# Chicago Investment Group Buys 1,800 acres near Mott, ND



## prairie hunter (Mar 13, 2002)

Story Line: Chicago Tribune. Date 3/01/2005

An investment group from Chicago, IL, has purchased about 3 sections of land near Mott, ND.

They plan to build a lodge and enjoy wild pheasant hunting all fall long.

The president of the investment holding group was asked what they would do if they lost their CRP payments or access to their hunting rights were reduced or eliminated by ND laws. His response was they would build an incinerator and landfill for waste.

There is a big need for landfills closer to Illinois and Indiana. Not all of these materials need to go to the Indian Reservation land fills in Nevada.

He is quoted on saying the land is already perk tested for the landfill. Incinerator would need government approval, but the number of jobs brought into the state would likely get this resolution passed too.

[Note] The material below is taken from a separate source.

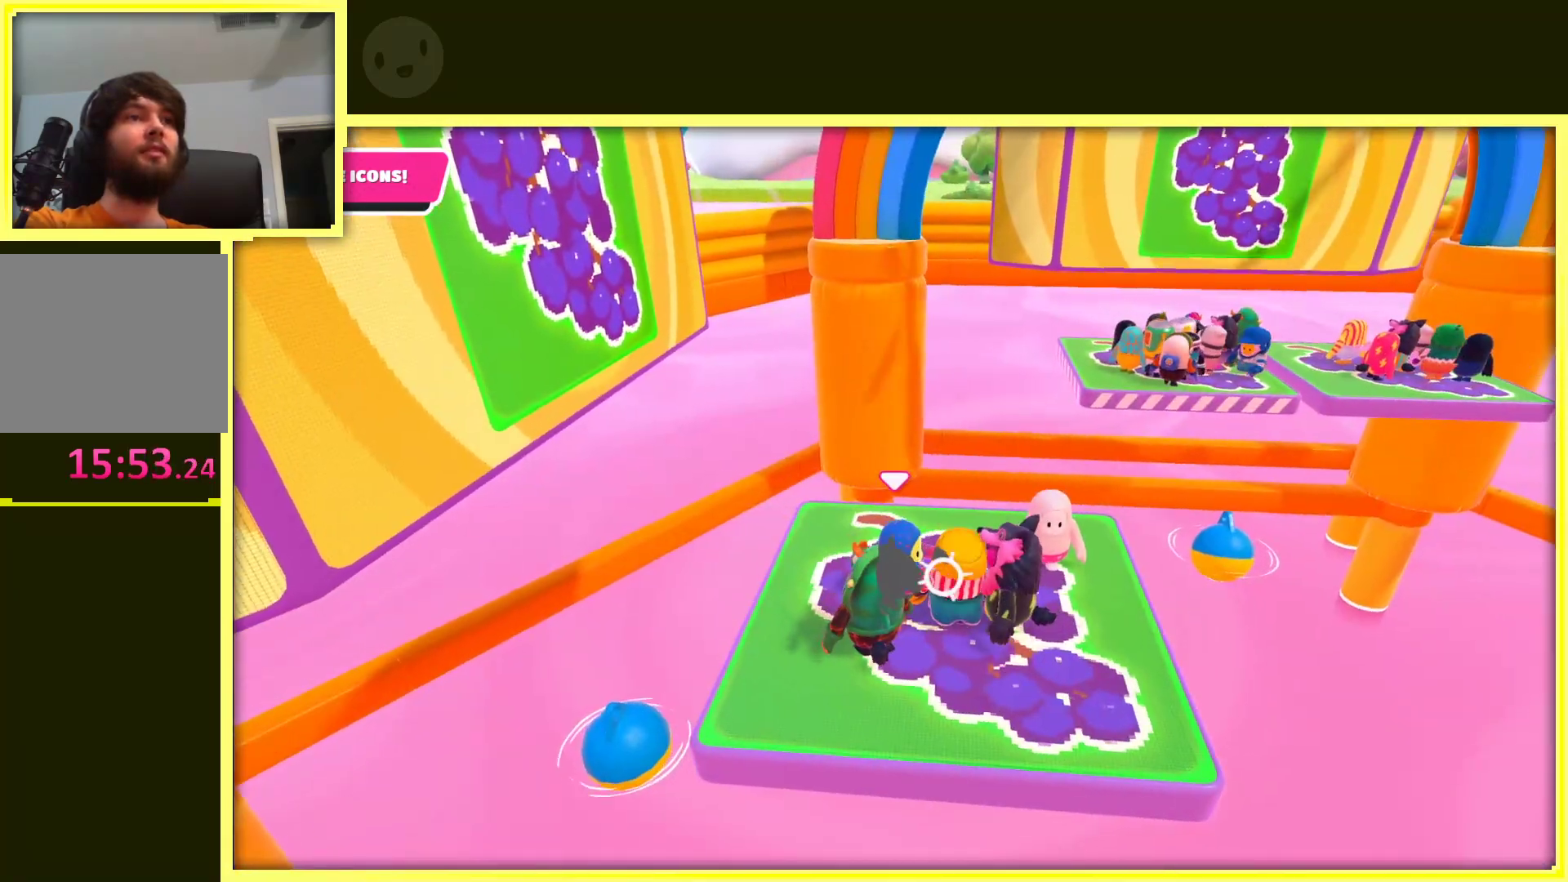
{"buttons": ["R2"], "left_stick": "center", "right_stick": "center", "events": []}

[ This Message was edited by: Prairie hunter on 2002-03-25 14:40 ]


----------



## prairie hunter (Mar 13, 2002)

SORRY CHRIS AND ERIC. THIS POST IS A HOAX. BEFORE ANYONE GETS CARRIED AWAY AND STARTS CALLING CITY GOVERNMENTS - THIS POST IS A HOAX.

My point was there are worse things out there than leasing land for pheasants. Cheap land can be used for a lot of bad things. I would hate to see ND become a dumping ground. I am currently a NR but ND runs deep in blood. I will never be part of any investment group buying hunting land in ND. Hate to see it going that way.

How do you change this without limiting the income of a retiring SW ND farmer ??

Yes, the young guy trying to buy land to farm or ranch in SW ND now competes with these large investment holding companies buying land for hunting access.

BUT the current farmer who owns a section of land that just got $500/acre instead of $100/acre just provided well for himself, his wife, and the children in his estate. A matter of who owns what and when.

Many ranchers in SW ND prefer to rent pasture anyway.

SO AGAIN - I APOLOGIZE FOR THE MISLEADING POST. HOPEFULLY MY POINT WAS MADE. REMOVE IT IF YOU MUST - I WOULD UNDERSTAND.


----------



## Fetch (Mar 1, 2002)

You can go in & edit it to read something else. I many times go back & edit things - to make sense - or clear up what I was trying to say.

These sites are alot of things to alot of people. I like the basic rules of try & attack ideas - not individuals. Heated debate is part of life. If someone is just plain being a jerk ??? - then we will deal with it. ( I have not sensed that at all) So far this is the politest / nicest / bunch of hunters, I have ever associated with :grin:

Learn to use the smilies to be sarcastic - or mad or joking etc. (there are a few missing ???) eace:

[ This Message was edited by: Fetch on 2002-03-25 17:19 ]


----------



## Eric Hustad (Feb 25, 2002)

The way it's been going it wouldn't surprise me if someone out in SW ND sold their land to be used as a waste site. If guys are selling land to people who just use it to hunt then everyone out there loses because payments flow out of state. I know people in SW ND are good people, I just like to give those who tie up the land with fee hunting a hard time. What surprises me is some of these people came all the way to Casselton to tell me that things are tough. I guess I could really care. IF I showed up in Mott and tried to raise money for struggling home owners in Fargo what would people there say?? oke:


----------



## TXNNODAK (Apr 22, 2002)

Although I am not a full fleged resident of ND I believe this is the best place to hunt and fish. I am originally from TX where hunting leases are a big thing. Personally I am a big enemy of hunting leases it has gotten to where when I go home to hunt I am restricted to about 40 acres of decent woods to hunt in. All of the land that used to be available for me to hunt on has been leased to large groups from Houston and Dallas. This is something I do not want to see happen to ND.


----------